Keywords: Single-image Depth Prediction, CNN.
Abstract: With the recent surge of deep neural networks, depth prediction from a single image has seen substantial
progress. Deep regression networks are typically learned from large data without much constraints about the
scene structure, thus often leading to uncertainties at discontinuous regions. In this paper, we propose a
structure-aware depth prediction method based on two observations: depth is relatively smooth within the
same objects, and it is usually easier to model relative depth than model the absolute depth from scratch.
Our network first predicts an initial depth map and takes an object saliency map as input, which helps to
teach the network to learn depth refinement. Specifically, a stable anchor depth is first estimated from the
detected salient objects, and the learning objective is to penalize the difference in relative depth versus the
estimated anchor. We show such saliency-guided relative depth constraint unveils helpful scene structures,
leading to significant gains on the RGB-D saliency dataset NLPR and depth prediction dataset NYU V2.
Furthermore, our method is appealing in that it is pluggable to any depth network and is trained end-to-end
with no overhead of time during testing.
1 INTRODUCTION
Depth prediction plays an essential role in
understanding the 3D geometry of a scene. It has
been shown that depth information can largely
facilitate other vision tasks such as reconstruction
(Silberman et al. 2012), recognition (Fox 2012) and
semantic segmentation (Cheng et al. 2017). Stereo
images (Kong and Black 2016) or image sequence
(Suwajanakorn, Hernandez, and Seitz 2015) usually
suffice for accurate depth prediction. While for
single-view depth prediction, it is an ill-posed
problem due to the lack of geometric information.

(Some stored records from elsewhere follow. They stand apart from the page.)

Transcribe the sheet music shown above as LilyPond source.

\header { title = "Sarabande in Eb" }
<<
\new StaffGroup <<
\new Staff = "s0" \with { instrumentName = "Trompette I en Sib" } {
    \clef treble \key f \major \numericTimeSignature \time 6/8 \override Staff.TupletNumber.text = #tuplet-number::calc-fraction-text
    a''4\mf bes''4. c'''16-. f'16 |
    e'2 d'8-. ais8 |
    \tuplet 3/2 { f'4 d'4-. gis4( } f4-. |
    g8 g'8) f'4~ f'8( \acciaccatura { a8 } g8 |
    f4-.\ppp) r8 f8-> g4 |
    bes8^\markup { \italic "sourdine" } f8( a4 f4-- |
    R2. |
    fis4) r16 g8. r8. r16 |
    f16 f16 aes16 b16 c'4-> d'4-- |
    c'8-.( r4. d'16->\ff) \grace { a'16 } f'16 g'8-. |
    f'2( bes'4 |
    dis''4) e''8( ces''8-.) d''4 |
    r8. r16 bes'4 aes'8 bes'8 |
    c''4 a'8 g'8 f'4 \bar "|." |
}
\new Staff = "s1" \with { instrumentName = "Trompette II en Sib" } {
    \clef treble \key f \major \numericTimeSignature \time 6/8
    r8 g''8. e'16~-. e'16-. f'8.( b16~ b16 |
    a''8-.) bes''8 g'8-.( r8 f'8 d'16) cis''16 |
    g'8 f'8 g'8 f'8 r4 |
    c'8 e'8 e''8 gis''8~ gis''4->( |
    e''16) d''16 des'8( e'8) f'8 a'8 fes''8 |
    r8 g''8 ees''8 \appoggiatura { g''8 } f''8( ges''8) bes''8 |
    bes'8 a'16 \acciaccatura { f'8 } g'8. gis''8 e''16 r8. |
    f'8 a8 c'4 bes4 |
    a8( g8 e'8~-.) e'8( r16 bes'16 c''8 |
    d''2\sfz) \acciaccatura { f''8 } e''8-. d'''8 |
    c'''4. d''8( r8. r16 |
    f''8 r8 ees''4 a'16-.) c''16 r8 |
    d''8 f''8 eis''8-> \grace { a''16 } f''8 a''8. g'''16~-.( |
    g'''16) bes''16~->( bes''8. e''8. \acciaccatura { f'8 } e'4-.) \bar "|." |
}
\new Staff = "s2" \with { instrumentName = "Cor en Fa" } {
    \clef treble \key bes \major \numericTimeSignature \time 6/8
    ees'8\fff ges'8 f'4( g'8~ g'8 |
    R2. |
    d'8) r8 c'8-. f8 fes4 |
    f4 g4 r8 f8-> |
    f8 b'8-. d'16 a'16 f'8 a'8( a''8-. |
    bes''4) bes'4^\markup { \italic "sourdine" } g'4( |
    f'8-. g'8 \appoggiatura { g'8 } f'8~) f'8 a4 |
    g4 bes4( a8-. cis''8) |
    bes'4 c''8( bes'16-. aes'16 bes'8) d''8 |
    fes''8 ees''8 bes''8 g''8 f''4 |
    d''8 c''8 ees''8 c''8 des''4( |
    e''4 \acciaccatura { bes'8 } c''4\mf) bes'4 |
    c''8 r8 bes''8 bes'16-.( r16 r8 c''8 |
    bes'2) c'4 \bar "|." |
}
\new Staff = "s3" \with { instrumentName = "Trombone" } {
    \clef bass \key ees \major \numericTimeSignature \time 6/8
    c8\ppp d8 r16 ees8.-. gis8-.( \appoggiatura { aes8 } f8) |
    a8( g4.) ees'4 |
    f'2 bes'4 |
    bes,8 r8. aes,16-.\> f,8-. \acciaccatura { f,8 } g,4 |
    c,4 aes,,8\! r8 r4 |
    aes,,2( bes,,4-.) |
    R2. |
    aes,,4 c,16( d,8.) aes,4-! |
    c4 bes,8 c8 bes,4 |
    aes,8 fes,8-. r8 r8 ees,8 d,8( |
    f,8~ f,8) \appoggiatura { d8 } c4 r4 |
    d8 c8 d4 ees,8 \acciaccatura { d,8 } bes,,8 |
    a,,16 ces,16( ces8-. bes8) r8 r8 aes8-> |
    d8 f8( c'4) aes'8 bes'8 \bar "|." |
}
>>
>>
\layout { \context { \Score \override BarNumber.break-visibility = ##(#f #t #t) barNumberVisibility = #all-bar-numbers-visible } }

Ambiguities or uncertainties often happen at those
discontinuous regions between objects.
In this paper, we propose a structure-aware
depth prediction method based on two observations:
1) depth is relatively smooth within the same objects
when compared to within the full image; 2) and it is
often easier to model relative depth than model the
absolute depth value.
We incorporate such observations by learning
to refine depth map with the guidance of object
saliency (we use the saliency detector (Tong et al.
2015)). Generally, the saliency map of objects is a
simple way to reveal the scene structure in terms of
objects. Saliency map is also class-agnostic, thus can
cover a broad range of objects each with spatially
smooth depth values within its contour. As a result,
we are able to first estimate an anchor depth value of
the whole scene, from an initial depth map
reweighted by object saliency. Since almost all
object regions have small variance in depth values,
such anchor depth estimation can act as a reliable
reference. Then we take the anchor depth for depth
refinements of entire image in a relative way.
Previously (Chen et al. 2016) explored relative depth
estimation, but both their depth ground truth and
prediction are just ordinal, not real depth values.
Here we design a relative depth loss for our network
to learn the genuine relative depth of other pixels
versus the estimated anchor depth, and penalize the
deviation to correct relative depth.
Fig. 1 demonstrates our overall learning
framework. During training, we propose two
formulations of relative depth constraints to
supervise the depth refinement process. At test time,
such finetuned network is simply applied for depth
prediction without any overhead. Obviously, our
method is pluggable to any depth network and can
be easily trained end-to-end. We show our saliency-
guided depth model does learn some scene structures,
leading to significant gains on the RGB-D saliency
dataset NLPR and depth prediction dataset NYU V2.